Copy all of the data below line for line, without changing anything.

=== Given information ===

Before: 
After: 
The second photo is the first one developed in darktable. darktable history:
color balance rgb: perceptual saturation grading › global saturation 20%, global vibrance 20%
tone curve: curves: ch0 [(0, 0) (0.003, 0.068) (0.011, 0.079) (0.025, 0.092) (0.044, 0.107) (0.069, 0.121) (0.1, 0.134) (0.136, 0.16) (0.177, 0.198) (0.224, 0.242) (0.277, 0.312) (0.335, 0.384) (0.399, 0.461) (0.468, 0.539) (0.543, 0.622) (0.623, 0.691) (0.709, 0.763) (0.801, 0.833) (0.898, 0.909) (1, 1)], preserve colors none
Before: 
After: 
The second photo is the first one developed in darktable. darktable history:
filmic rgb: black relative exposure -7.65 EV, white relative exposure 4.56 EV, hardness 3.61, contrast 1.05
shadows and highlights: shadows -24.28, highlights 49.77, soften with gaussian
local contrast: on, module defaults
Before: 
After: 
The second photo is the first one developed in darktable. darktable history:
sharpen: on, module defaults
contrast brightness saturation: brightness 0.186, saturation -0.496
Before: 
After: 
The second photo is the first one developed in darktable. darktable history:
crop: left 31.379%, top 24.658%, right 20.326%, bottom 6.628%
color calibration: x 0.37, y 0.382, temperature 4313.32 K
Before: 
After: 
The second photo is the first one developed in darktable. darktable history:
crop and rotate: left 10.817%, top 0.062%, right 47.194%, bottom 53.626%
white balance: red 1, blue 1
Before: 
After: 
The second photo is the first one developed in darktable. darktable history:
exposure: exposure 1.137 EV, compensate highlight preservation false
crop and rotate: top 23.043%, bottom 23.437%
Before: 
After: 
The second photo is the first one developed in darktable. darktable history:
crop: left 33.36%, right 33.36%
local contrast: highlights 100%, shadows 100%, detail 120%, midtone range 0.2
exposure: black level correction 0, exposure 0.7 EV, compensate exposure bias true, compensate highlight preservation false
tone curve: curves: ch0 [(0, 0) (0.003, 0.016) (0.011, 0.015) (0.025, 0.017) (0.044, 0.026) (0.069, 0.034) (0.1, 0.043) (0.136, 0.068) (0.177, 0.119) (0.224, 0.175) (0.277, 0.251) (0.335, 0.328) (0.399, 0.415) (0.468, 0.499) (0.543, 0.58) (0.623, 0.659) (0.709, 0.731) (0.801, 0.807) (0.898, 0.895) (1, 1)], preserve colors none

===

» Result for this task
Before: 
After: 
The second photo is the first one developed in darktable. darktable history:
color balance rgb: perceptual saturation grading › global saturation 20%, global vibrance 20%
tone curve: curves: ch0 [(0, 0) (0.003, 0.068) (0.011, 0.079) (0.025, 0.092) (0.044, 0.107) (0.069, 0.121) (0.1, 0.134) (0.136, 0.16) (0.177, 0.198) (0.224, 0.242) (0.277, 0.312) (0.335, 0.384) (0.399, 0.461) (0.468, 0.539) (0.543, 0.622) (0.623, 0.691) (0.709, 0.763) (0.801, 0.833) (0.898, 0.909) (1, 1)], preserve colors none
Before: 
After: 
The second photo is the first one developed in darktable. darktable history:
filmic rgb: black relative exposure -7.65 EV, white relative exposure 4.56 EV, hardness 3.61, contrast 1.05
shadows and highlights: shadows -24.28, highlights 49.77, soften with gaussian
local contrast: on, module defaults
Before: 
After: 
The second photo is the first one developed in darktable. darktable history:
sharpen: on, module defaults
contrast brightness saturation: brightness 0.186, saturation -0.496
Before: 
After: 
The second photo is the first one developed in darktable. darktable history:
crop: left 31.379%, top 24.658%, right 20.326%, bottom 6.628%
color calibration: x 0.37, y 0.382, temperature 4313.32 K
Before: 
After: 
The second photo is the first one developed in darktable. darktable history:
crop and rotate: left 10.817%, top 0.062%, right 47.194%, bottom 53.626%
white balance: red 1, blue 1
Before: 
After: 
The second photo is the first one developed in darktable. darktable history:
exposure: exposure 1.137 EV, compensate highlight preservation false
crop and rotate: top 23.043%, bottom 23.437%
Before: 
After: 
The second photo is the first one developed in darktable. darktable history:
crop: left 33.36%, right 33.36%
local contrast: highlights 100%, shadows 100%, detail 120%, midtone range 0.2
exposure: black level correction 0, exposure 0.7 EV, compensate exposure bias true, compensate highlight preservation false
tone curve: curves: ch0 [(0, 0) (0.003, 0.016) (0.011, 0.015) (0.025, 0.017) (0.044, 0.026) (0.069, 0.034) (0.1, 0.043) (0.136, 0.068) (0.177, 0.119) (0.224, 0.175) (0.277, 0.251) (0.335, 0.328) (0.399, 0.415) (0.468, 0.499) (0.543, 0.58) (0.623, 0.659) (0.709, 0.731) (0.801, 0.807) (0.898, 0.895) (1, 1)], preserve colors none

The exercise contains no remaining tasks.